» **Text**

There are always artists who are better than who we are. More ability. More output. More glory. Sorry about that. They’re not ordinary either.
Perhaps the only thing we have to offer as artists is our viewpoint. Skill is something we learn over time. We develop all kinds of abilities, and they change our lives. They are a wheel that runs smooth or rough against the road of time. We gather skills, we drop what disinterests us, lose them as we age, change them as we grow.
Our vision is who we are. What we see, the images we must work with, those sometimes change, but they are personal. They are all we really have to offer. Talk about different! None of us are much like other people.
I tend to see people as animals. It’s not a comment on their humanity. It’s just my vision. All those bugs and frogs and birds, they’re people I know. That especially includes myself.

Dataset entries
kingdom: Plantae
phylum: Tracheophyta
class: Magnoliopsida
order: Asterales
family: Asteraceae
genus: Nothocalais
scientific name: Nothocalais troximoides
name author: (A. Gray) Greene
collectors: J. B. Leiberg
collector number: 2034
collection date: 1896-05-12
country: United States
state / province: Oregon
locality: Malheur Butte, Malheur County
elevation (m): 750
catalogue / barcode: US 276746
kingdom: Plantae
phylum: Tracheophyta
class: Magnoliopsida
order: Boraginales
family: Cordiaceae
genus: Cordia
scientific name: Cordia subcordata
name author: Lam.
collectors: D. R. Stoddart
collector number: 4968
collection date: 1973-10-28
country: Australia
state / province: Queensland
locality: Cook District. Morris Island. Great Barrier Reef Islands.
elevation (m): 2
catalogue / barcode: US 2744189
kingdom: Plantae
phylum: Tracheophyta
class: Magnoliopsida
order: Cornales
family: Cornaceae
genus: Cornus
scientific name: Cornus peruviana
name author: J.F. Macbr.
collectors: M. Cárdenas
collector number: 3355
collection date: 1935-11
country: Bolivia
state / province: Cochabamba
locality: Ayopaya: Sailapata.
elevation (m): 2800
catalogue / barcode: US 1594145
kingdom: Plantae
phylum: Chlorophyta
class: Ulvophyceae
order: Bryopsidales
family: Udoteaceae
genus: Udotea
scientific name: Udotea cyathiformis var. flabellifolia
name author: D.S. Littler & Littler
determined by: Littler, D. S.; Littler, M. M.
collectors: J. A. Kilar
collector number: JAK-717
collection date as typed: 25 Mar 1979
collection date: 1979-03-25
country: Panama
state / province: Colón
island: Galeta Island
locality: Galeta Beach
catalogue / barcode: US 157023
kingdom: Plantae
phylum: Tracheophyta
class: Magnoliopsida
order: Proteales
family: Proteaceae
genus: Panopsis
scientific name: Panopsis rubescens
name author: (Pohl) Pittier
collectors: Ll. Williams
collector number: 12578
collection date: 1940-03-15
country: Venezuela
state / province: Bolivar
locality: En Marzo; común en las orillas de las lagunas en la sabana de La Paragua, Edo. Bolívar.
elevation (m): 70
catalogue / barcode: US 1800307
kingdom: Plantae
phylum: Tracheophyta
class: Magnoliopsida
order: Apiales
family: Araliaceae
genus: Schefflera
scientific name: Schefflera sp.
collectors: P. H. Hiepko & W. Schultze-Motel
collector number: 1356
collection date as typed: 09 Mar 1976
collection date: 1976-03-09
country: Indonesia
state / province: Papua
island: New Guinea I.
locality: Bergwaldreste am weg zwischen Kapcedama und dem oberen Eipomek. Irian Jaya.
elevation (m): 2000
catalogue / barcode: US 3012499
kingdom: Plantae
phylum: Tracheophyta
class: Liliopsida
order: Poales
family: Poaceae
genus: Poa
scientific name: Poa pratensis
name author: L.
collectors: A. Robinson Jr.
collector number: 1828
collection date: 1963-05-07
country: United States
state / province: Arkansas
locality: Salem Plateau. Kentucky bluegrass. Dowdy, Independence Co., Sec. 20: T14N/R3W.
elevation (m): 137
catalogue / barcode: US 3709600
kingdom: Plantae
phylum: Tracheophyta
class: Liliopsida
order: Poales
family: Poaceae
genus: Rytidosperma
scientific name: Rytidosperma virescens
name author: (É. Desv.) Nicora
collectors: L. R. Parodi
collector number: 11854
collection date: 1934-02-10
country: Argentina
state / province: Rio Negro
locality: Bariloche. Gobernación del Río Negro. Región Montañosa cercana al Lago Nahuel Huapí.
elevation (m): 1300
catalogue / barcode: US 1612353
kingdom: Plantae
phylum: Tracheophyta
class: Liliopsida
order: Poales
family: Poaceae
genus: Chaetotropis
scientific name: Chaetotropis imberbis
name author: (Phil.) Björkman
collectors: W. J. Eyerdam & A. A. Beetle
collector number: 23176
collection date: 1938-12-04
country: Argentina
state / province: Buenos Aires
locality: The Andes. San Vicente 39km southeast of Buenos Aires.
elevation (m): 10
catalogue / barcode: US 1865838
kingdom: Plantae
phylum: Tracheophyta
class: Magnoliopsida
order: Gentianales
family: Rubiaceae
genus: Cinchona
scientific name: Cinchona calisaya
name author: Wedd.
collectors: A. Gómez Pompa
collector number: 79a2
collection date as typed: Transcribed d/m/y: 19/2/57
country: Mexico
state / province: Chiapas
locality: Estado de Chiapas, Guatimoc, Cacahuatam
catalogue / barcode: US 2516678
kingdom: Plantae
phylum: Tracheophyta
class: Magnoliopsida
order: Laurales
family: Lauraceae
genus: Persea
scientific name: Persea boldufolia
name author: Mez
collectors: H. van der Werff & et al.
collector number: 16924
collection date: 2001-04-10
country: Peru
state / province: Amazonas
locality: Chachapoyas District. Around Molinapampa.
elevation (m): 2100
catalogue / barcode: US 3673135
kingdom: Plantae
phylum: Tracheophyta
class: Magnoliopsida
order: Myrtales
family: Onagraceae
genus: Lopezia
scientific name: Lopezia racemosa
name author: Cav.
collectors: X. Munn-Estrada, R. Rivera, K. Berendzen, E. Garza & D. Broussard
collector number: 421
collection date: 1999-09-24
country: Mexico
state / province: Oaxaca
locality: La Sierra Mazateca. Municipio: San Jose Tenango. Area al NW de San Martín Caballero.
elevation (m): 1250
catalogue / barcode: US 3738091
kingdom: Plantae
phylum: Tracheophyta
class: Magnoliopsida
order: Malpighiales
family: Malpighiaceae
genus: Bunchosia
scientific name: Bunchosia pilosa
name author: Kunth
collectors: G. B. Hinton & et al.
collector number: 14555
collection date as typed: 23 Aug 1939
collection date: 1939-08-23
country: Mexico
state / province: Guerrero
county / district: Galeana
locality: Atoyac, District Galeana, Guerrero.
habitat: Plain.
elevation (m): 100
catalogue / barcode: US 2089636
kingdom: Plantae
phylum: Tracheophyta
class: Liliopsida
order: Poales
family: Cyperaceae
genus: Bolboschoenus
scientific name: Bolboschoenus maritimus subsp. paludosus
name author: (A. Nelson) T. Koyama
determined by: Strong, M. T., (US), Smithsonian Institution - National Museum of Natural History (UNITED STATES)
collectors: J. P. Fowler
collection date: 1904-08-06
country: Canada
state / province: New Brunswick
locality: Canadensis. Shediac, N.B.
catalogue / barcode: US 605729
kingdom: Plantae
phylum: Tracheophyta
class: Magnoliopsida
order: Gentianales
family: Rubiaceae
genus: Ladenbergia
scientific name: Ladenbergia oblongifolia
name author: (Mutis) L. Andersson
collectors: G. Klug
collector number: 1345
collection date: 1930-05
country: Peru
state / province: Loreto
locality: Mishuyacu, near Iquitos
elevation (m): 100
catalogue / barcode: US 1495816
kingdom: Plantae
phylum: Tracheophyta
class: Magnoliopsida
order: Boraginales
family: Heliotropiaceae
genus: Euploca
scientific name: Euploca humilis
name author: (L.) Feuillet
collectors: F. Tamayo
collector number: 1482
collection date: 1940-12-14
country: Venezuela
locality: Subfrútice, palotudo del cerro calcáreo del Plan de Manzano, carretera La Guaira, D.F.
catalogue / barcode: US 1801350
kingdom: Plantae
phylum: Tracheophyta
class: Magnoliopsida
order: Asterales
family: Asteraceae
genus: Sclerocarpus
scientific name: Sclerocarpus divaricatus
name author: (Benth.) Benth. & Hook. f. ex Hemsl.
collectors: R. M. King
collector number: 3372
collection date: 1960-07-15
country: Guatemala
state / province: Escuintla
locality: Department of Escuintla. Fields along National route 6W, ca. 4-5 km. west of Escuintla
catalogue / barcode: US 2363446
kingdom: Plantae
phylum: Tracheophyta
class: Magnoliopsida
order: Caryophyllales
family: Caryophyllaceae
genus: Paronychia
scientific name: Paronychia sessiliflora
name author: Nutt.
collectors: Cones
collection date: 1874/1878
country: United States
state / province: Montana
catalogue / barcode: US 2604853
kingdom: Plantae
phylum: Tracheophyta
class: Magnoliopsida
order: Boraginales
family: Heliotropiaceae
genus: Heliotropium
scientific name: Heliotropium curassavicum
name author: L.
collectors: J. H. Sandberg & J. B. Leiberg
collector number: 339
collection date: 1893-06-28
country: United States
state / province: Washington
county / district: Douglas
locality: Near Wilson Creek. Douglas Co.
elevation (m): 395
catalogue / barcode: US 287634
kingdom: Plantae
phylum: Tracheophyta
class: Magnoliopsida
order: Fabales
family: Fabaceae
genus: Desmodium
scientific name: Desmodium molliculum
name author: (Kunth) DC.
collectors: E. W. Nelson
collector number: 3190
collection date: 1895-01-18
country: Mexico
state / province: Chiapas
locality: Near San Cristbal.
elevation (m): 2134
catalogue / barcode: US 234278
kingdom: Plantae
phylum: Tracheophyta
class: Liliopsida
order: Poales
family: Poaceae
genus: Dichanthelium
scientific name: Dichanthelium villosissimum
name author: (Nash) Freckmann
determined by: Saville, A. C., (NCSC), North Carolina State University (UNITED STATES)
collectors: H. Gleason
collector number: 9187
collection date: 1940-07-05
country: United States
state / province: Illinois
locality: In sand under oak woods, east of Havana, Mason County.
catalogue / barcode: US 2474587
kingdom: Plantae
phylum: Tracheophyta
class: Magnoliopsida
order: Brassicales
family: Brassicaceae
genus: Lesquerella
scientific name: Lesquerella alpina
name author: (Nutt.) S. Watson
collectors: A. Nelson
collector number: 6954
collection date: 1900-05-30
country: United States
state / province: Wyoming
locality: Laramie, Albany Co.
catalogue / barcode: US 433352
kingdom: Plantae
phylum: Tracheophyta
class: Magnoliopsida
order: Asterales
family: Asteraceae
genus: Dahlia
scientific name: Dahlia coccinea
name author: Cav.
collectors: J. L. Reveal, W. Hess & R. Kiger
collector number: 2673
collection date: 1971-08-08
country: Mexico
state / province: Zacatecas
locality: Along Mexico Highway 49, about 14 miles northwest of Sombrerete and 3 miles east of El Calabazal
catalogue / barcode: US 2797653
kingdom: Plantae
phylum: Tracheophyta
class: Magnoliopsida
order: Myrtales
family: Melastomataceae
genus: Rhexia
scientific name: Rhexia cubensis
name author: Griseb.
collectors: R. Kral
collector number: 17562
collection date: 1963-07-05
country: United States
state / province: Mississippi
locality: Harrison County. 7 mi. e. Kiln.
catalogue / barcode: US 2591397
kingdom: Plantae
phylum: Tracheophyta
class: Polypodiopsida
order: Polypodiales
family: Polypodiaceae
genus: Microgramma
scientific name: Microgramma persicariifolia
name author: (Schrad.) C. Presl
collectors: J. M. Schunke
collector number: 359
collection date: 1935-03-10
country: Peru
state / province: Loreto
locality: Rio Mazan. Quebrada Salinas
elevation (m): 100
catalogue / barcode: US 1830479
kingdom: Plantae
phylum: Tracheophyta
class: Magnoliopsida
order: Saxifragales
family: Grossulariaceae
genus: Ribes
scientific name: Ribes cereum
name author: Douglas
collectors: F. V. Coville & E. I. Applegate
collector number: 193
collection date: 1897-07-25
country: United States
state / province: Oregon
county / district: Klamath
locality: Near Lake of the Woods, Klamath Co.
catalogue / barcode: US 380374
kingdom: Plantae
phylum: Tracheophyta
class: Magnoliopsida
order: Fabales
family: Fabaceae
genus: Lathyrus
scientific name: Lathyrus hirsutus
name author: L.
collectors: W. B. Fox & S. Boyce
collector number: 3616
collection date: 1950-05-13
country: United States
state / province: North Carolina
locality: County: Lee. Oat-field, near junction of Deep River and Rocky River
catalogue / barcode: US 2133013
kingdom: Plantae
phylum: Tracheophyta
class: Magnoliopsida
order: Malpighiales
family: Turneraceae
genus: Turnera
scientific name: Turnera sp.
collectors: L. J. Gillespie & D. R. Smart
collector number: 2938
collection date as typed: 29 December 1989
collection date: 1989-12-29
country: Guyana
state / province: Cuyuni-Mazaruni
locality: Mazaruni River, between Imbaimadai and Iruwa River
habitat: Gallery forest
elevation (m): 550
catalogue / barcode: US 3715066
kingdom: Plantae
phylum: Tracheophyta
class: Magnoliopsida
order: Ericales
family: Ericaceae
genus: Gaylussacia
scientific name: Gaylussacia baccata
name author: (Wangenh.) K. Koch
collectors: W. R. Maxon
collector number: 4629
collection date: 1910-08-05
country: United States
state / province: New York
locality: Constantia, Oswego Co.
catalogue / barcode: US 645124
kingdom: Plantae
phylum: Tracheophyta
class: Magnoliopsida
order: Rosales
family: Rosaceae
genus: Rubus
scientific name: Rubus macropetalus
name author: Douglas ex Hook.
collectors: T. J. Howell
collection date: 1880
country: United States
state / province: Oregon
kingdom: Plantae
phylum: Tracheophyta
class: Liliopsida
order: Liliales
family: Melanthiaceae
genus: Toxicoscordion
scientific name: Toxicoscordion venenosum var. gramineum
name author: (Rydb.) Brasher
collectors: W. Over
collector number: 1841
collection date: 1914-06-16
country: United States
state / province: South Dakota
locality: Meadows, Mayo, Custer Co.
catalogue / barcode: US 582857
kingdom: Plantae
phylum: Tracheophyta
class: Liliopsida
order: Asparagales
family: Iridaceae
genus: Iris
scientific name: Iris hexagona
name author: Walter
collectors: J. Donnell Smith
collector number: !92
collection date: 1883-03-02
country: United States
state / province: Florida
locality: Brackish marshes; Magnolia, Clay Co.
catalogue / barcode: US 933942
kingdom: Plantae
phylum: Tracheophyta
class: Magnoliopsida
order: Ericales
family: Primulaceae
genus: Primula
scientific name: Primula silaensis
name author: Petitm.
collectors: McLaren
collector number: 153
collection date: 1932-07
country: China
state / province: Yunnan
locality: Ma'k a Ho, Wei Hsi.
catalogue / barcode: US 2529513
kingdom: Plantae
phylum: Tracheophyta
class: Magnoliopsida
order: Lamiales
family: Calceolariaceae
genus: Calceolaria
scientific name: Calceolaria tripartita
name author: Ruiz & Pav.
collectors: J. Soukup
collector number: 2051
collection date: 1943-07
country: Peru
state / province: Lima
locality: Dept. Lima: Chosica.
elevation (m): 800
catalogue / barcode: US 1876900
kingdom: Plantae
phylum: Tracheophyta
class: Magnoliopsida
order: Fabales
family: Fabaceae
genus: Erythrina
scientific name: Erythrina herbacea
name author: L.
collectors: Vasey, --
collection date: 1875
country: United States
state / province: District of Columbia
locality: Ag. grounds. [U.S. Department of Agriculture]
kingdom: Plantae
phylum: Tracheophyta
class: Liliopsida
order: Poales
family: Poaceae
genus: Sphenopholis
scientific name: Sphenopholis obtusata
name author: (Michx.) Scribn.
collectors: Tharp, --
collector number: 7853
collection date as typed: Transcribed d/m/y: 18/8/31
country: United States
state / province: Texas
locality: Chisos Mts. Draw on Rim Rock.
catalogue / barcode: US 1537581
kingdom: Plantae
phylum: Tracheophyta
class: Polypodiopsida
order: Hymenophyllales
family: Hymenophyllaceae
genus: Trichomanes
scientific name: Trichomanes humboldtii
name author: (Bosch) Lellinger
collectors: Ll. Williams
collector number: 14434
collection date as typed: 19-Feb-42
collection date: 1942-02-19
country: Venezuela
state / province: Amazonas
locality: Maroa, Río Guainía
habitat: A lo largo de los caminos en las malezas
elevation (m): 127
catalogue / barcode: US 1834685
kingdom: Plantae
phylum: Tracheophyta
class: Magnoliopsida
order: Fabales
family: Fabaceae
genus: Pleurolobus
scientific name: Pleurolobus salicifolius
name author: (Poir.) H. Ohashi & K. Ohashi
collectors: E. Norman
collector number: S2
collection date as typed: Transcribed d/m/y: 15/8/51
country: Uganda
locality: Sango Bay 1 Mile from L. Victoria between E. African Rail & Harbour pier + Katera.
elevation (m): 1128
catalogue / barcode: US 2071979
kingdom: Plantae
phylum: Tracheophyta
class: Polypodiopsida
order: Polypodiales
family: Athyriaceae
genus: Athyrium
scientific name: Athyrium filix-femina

» **Exercise task 1**
Reproduce the dataset entries verbatim, starting with their first line and ending with the line that contains "family: Cordiaceae", including both of those lines.
» **Exercise task 2**
Continue the text on artistic vision from the point where it stops.

» **Output 1**
kingdom: Plantae
phylum: Tracheophyta
class: Magnoliopsida
order: Asterales
family: Asteraceae
genus: Nothocalais
scientific name: Nothocalais troximoides
name author: (A. Gray) Greene
collectors: J. B. Leiberg
collector number: 2034
collection date: 1896-05-12
country: United States
state / province: Oregon
locality: Malheur Butte, Malheur County
elevation (m): 750
catalogue / barcode: US 276746
kingdom: Plantae
phylum: Tracheophyta
class: Magnoliopsida
order: Boraginales
family: Cordiaceae

» **Output 2**
I am not like other people. I don’t think anyone really is. Our uniqueness is a sign and a symbol of that. I can’t help but wonder if ordinary is a part of exhaustion. Of giving up. Of giving in. Of course it could always simply be that I’m not trying hard enough to blend. But if you have this confusion where you see yourself as a large frog, well, there you are.
I’ve worked on cleaning up the studio over the last two days. Finishing The Garth left me done in a lot of ways. It’s hard to change gears and start something new. Usually I fish around for what’s left over from something else to make something new. It’s kind of like stone soup. You start something out of pretty much nothing and throw things in. It works for me. It isn’t often I start something out of complete nothing. There’s something left over, and it needs it’s own place.
You can really measure time in objects. Certainly you can measure time in work you’ve done. I was thinking about how my work has changed over the years. I’ve been quilting since I was 21. I’m 68. I have had time to see the art quilt movement start, grow, boom, explode, and retreat a bit . But if I’m honest about it, much of what I did was about the fabrics that were available to me. So I thought I’d look back at some of my work, and show where it shifted for me. Please forgive some of these photos for their size and detail. Some of them are quite old and out of my hands.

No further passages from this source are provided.